Les propriétaires de calèche ont réussi à faire plier la Ville de Montréal. Le maire Coderre a finalement renoncé à leur interdire de circuler dans la métropole cet été à la suite d'un jugement provisoire de la Cour supérieure en faveur des cochers.

Le juge Kirkland Casgrain a accédé aujourd'hui à la demande des cochers qui contestaient le moratoire d'un an imposé par le maire. Dans sa décision, il leur allouait une injonction provisoire de 9 jours, le temps qu'un autre juge tranche l'affaire sur le fond. 



Cette étape ne sera pas nécessaire puisque le maire a décidé de ne pas se lancer dans une guerre devant les tribunaux cet été. Montréal renonce donc à son moratoire. «Clairement, le moratoire n'était pas la façon de faire. [...] Il y aura des calèches cet été», a admis le maire.

Dans son jugement, le juge Kirkland avait estimé que «la Ville n'a pas d'apparence de présomption de validité. Pourquoi la Ville a renouvelé les permis il y a trois mois?»

Le juge a reconnu à la Ville le pouvoir de limiter le nombre de permis de calèches, mais estimé qu'elle allait trop loin en les interdisant carrément. «Contingenter n'est pas interdire», a dit le juge.

Il a qualifié d'«étrange» la décision de la Ville alors qu'elle avait renouvelé il y a trois mois à peine leur permis. «Comment les cochers vont-ils vivre? Qu'adviendra-t-il des chevaux?», a poursuivi le juge.

Le maire Coderre a dit respecter ce jugement, mais estime que «le problème des calèches reste entier». Malgré l'abandon du moratoire, la Ville continuera ses travaux pour présenter une politique du cheval afin de revoir l'encadrement de cette industrie qu'il qualifie de «négligente».

Malgré ce revers, Denis Coderre estime que l'épisode n'aura pas été vain puisqu'il aura fait bien comprendre aux propriétaires de calèches que Montréal était insatisfaite de leur travail. Il refuse d'ailleurs de présenter ses excuses aux cochers pour les heures difficiles qu'ils ont vécu. «Si on veut changer l'industrie, il faut un électrochoc et c'est ce que j'ai fait», a-t-il dit.

Denis Coderre s'est défendu d'avoir agi trop impulsivement, soulignant qu'il voulait régler un problème de sécurité soulevé par certains incidents récents. «Certaines personnes vont faire les gorges chaudes et dire que je suis allé trop vite, mais je suis content d'aller trop vite quand c'est une question de sécurité.
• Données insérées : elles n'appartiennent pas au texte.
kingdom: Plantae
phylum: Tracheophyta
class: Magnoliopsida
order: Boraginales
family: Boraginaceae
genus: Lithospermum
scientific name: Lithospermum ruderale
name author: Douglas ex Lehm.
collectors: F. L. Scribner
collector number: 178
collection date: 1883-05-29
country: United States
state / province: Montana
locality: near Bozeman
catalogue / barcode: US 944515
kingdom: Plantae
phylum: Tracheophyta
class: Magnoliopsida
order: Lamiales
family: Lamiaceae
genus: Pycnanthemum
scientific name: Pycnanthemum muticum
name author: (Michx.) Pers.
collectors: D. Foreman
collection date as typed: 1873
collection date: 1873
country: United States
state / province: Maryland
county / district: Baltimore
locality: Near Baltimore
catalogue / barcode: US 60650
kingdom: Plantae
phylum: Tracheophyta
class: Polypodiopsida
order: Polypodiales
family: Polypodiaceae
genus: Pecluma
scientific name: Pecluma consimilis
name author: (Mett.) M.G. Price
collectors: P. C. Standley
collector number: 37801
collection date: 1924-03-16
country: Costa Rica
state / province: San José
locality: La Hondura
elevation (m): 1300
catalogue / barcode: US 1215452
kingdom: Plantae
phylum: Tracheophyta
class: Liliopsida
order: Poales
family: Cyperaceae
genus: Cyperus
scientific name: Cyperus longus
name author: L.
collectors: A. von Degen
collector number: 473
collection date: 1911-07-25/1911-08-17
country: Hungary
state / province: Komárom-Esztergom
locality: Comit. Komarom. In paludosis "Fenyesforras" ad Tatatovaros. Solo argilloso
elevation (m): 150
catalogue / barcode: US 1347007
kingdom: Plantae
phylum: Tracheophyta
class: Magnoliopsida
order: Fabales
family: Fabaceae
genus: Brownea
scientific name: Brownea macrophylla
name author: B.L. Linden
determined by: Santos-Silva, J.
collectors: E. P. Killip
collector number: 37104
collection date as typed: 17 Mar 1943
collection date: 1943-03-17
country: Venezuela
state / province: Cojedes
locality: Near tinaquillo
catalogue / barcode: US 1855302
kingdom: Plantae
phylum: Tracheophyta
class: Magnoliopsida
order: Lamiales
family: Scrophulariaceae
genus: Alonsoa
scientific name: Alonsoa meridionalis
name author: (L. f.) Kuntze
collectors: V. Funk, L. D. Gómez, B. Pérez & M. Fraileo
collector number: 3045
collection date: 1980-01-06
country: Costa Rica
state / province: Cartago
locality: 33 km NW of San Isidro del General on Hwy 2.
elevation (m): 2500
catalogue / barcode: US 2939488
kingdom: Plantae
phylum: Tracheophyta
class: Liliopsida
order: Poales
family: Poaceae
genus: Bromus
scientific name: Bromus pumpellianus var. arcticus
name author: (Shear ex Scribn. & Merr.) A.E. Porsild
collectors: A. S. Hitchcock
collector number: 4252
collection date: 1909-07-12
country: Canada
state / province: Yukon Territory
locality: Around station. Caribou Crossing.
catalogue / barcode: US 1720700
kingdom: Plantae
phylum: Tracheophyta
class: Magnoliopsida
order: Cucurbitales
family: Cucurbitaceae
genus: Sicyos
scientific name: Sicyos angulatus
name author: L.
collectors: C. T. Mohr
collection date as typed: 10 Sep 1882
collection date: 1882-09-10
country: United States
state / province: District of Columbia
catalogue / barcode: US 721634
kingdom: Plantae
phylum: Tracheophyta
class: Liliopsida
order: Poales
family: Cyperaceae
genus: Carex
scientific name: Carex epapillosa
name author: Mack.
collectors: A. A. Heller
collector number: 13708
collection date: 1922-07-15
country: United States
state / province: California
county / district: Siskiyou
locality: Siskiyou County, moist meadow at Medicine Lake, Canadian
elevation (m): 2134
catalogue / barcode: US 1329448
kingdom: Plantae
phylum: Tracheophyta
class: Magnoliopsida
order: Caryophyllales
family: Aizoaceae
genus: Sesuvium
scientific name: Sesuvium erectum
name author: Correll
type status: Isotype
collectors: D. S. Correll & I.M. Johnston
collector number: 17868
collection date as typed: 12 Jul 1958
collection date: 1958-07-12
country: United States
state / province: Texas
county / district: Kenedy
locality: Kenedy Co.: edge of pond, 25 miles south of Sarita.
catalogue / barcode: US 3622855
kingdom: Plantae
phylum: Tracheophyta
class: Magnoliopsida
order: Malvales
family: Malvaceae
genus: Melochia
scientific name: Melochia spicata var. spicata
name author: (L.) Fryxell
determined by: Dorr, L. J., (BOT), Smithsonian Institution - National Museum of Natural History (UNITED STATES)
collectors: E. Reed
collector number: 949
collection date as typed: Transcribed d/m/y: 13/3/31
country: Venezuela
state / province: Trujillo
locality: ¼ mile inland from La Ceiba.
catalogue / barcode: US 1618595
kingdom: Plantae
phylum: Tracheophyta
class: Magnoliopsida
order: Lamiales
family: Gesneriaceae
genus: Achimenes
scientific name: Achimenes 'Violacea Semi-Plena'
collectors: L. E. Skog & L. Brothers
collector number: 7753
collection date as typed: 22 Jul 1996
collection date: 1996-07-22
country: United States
Vous êtes plus en sécurité quand vous avez quelqu'un qui prend des décisions que faire des comités d'étude», a dit le maire.

Satisfaits, les cochers ont dit qu'ils reprendraient le travail dès aujourd'hui. Ils en veulent toutefois au maire Coderre d'avoir tenté de les interdire des rues de Montréal cet été. «C'est une décision pas de coeur», a dénoncé Luc Desparois, propriétaire de calèches.

«Tout le monde a vraiment souffert de cela. On en a tous braillé de voir tes amis, tes proches, tout le monde à terre. On a des droits. Il a beau être maire de Montréal, je crois qu'il doit être raisonnable. Il nous a fait beaucoup de tort, psychologiquement. Je suis sûr que même mes chevaux l'ont ressenti», a dit Luc Desparois.

L'avocat des cochers a d'ailleurs souligné l'impact que l'annonce du moratoire a eu sur les cochers. «Ils n'ont pas pris en considération que 50 personnes se retrouvaient sans emploi», a indiqué l'avocat des cochers, Me Audi Gozlan.

L'opposition à l'hôtel de ville, qui appuyait le moratoire, a blâmé le maire pour ce revers de la Ville, estimant qu'il aurait dû s'y prendre plus tôt au lieu d'attendre à la dernière minute. «La décision de la Cour supérieure d'exiger la suspension du moratoire sur les calèches souligne à gros traits l'improvisation dont a fait preuve Denis Coderre. Si le maire Coderre avait demandé un avis juridique sur le sujet, il aurait certainement été avisé qu'il ne pouvait pas procéder de façon aussi cavalière sans que sa décision ne soit invalidée par la Cour», a réagi Sterling Downey, conseiller de Projet Montréal.